Степан Ильич Уховертов, начальник уездной милиции».
Исполнители ролей Андрея не заинтересовали, потому как не были ему известны.
Появилась Полина в платье модного желтого цвета, с романтической прической.
– Привет! Устроился? – улыбнулась она.
– Знакомлюсь с действующими лицами, – кивнул Андрей.
– Сейчас начнут. Натали ходит жутко нервная.
Дали третий звонок, последние зрители заняли места. Вдруг по залу пронеслось: «Смотрите, кто в ложе-то!» Десятки голов обернулись в сторону «царской ложи», Андрей и Полина тоже поддались общему интересу.
В ложу входил Черногоров.
– Вот так фокус! Папа явился, – невесело усмехнулась Полина.
Кирилл Петрович был без провожатых, в сером цивильном костюме. Он дружелюбно улыбнулся, сел и уставился на занавес.
– Ему что, отправили приглашение? – спросил Андрей.

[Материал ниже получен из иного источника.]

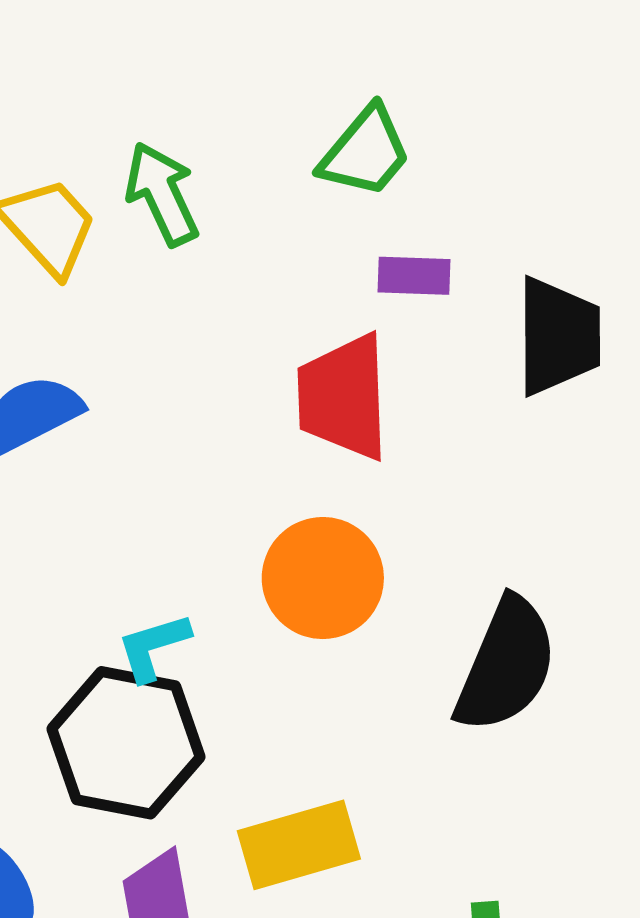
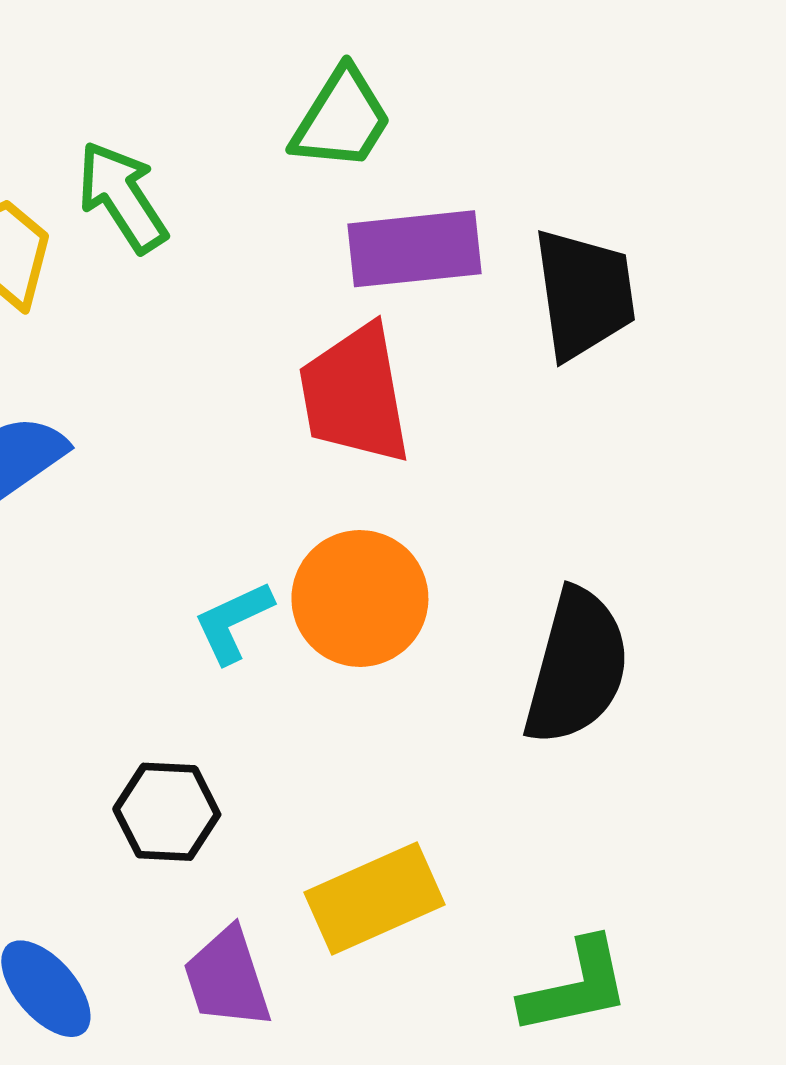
purple rectangle: (414, 276) -> (415, 249), size x1.6
cyan L-shape: (153, 647) -> (233, 622), moved
black hexagon: (126, 743) -> (167, 812), size x0.6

– Папуля в них не нуждается, ему и без приглашений везде рады, – бросила Полина и отвернулась к сцене.
Наконец погасили свет, прозвучали фанфары, занавес поднялся, и на ярко освещенном пятачке зрители увидели группу людей в полувоенных френчах: Городничий – предисполкома собирался сообщить соратникам «пренеприятнейшее известие». Городничий, как и его свита, были вполне гоголевскими, только в советском коленкоре. Над ними, в окружении алых полотнищ, висел огромный портрет предисполкома Сквозник-Дмухановского со свирепым выражением лица…
Текст мало чем отличался от оригинала, разве что дореволюционные выражения и термины были заменены современными. Актеры играли отменно, чувствовались профессионализм и воодушевление. Особенно хорош был начфинуправления Ляпкин-Тяпкин, типичный бюрократ с верноподданническими глазками. Поддерживая рассуждения Городничего насчет «грешков», Ляпкин-Тяпкин, следуя сценарию, заметил: «…Грешки грешкам рознь. Я говорю вам открыто, что беру взятки, но с кого взятки? С нэпманов! Это совсем иное дело, они не люди, не пролетарии, они и созданы-то для того, чтобы с них брать!» Реплика вызвала веселый смех зрителей, послышались выкрики: «Правильно! А что с пролетария взять?»
Хлестаков оказался развязным малым с рыжими вихрами, в клетчатых брючках-гольф. Говорил он, цокая языком и нелепо жестикулируя.